Given instruction 1 –
Answer these questions using the Sclera components page, one line for each answer, marked (a), (b), (c):
(a) Which database comes embedded in the core engine component, and what does it serve as?
(b) What version of JDBC does the embedded interface in the JDBC driver component follow?
(c) Which two limitations of the JDBC support does the page give as examples?
Given instruction 2 – Continue the Sclera components page from its final sentence about the Oracle connector, keeping its technical style.

Excerpt provided –
========================================
This document lists the various components of a Sclera installation.

Required Components

This section lists the components that are required for Sclera to work.

Sclera - Core Engine

This is the core Sclera engine, which is responsible for parsing, optimizing and evaluating SQL commands and queries with the help of the other components. For the details, please see the technical details document.

This component includes an embedded H2 database, which serves as the default metadata store and data cache.

Extensions

The components listed in this section are optional extensions – they are not core to the working of the Sclera engine.

Sclera - Command Line Shell

This component provides a command-line shell for interactive SQL processing.

This shell accepts SQL queries and returns the result in a formatted manner. In addition, it supports administrative commands, and also additional commands for querying the metadata.

For the details on how to use the command line shell, please refer to the Sclera Command Line Shell Reference document.

Sclera - JDBC Driver

This component provides an embedded JDBC 4 interface to Sclera.

The JDBC support is partial (for instance, functions related to transaction processing are not supported, and only forward scans of resultsets are permitted). However, the supported API should suffice for most analytics applications, and for interfacing with most JDBC-compliant BI tools.

A detailed description on how to use the JDBC API appears in the Sclera JDBC Reference document.

Sclera - Oracle Connector

This component enables Sclera to work with your data stored in Oracle.
========================================
Listed records –
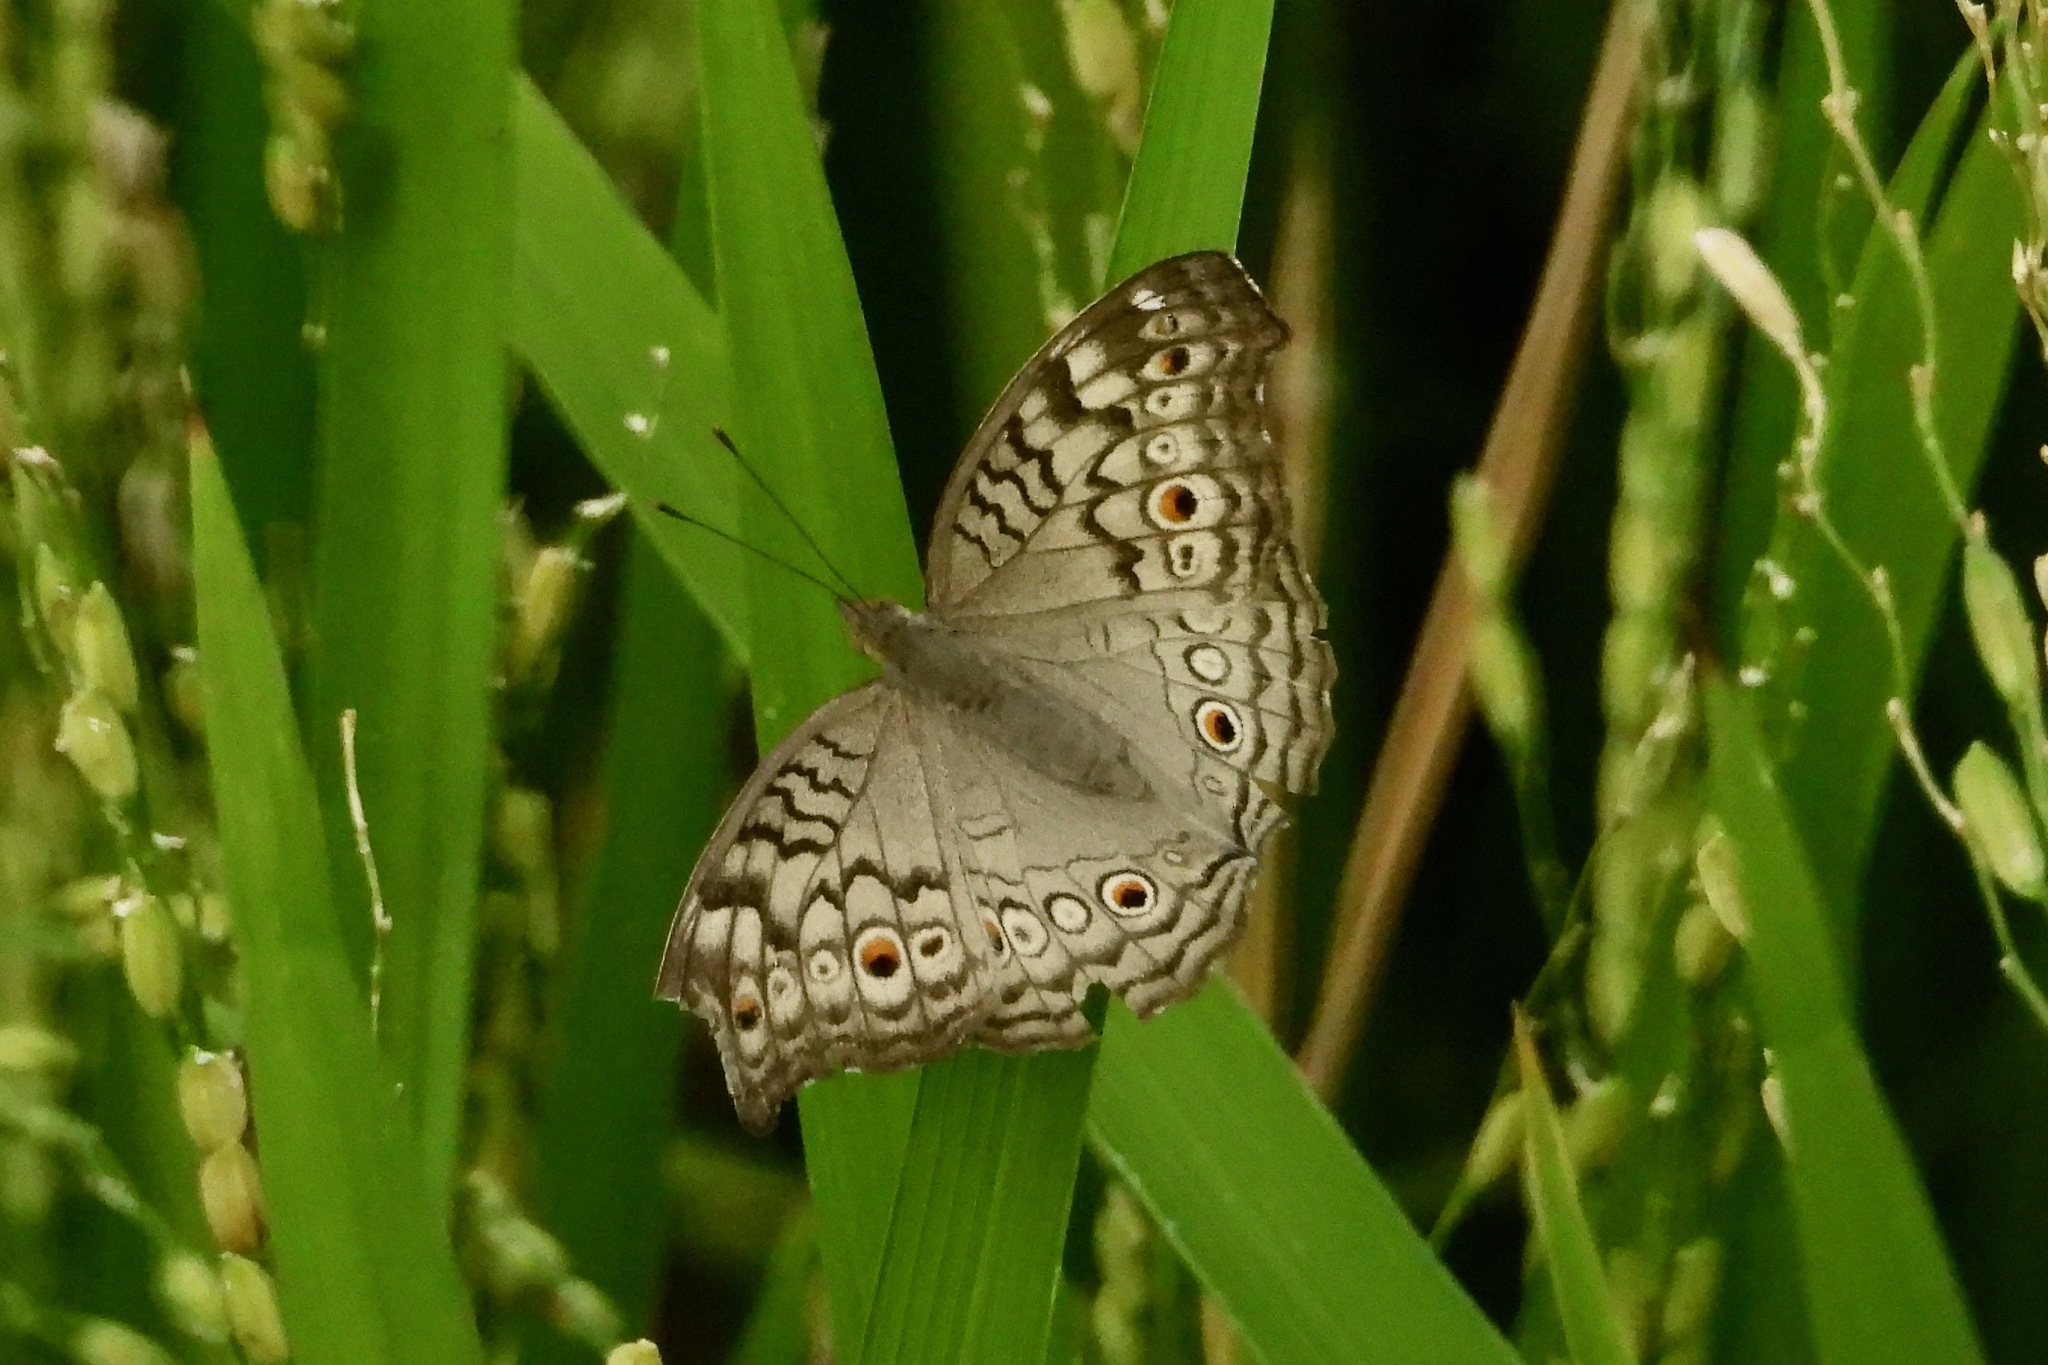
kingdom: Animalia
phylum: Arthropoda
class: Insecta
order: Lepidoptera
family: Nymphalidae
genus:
========================================
Exercise result 1 –
(a) An embedded H2 database, which serves as the default metadata store and data cache.
(b) JDBC 4.
(c) Functions related to transaction processing are not supported, and only forward scans of resultsets are permitted.

Exercise result 2 –
You just need to link your Oracle database with Sclera, then import the metadata of select tables within the database. All this gets done in a couple of commands – and enables you to include these tables within your Sclera queries.

The link uses the Oracle Thin JDBC Driver, which is not downloaded as a part of the installation of this component. You need to download the driver manually before using this component.

Details on how to link your Oracle source to with Sclera can be found in the Sclera Database System Connection Reference document.

Sclera - MySQL Connector

To work with Sclera, MySQL should be configured in the case-insensitive mode.

This component enables Sclera to work with your data stored in MySQL.

You just need to link your MySQL database with Sclera, then import the metadata of select tables within the database. All this gets done in a couple of commands – and enables you to include these tables within your Sclera queries.

The connector uses MySQL Connector/J, which is automatically downloaded during the installation of this component.

Details on how to link your MySQL source to with Sclera can be found in the Sclera Database System Connection Reference document.

Important
The MySQL Connector/J JDBC driver is licensed under the GNU General Public License version 2. For compatibility, this component is licensed under the GNU General Public License version 2 as well. Please use this component in accordance with this license. To get a commercial license for MySQL Connector/J, please refer to the MySQL documentation.

In keeping with the provisions of the GNU General Public License version 2, the source code for this component is available for download at the Sclera repository.

This component is an OPTIONAL extension. As such, this component’s license does NOT affect your use of any other Sclera component, or the core Sclera platform.

Sclera - PostgreSQL Connector

This component enables Sclera to work with your data stored in PostgreSQL.

You just need to link your PostgreSQL database with Sclera, then import the metadata of select tables within the database. All this gets done in a couple of commands – and enables you to include these tables within your Sclera queries.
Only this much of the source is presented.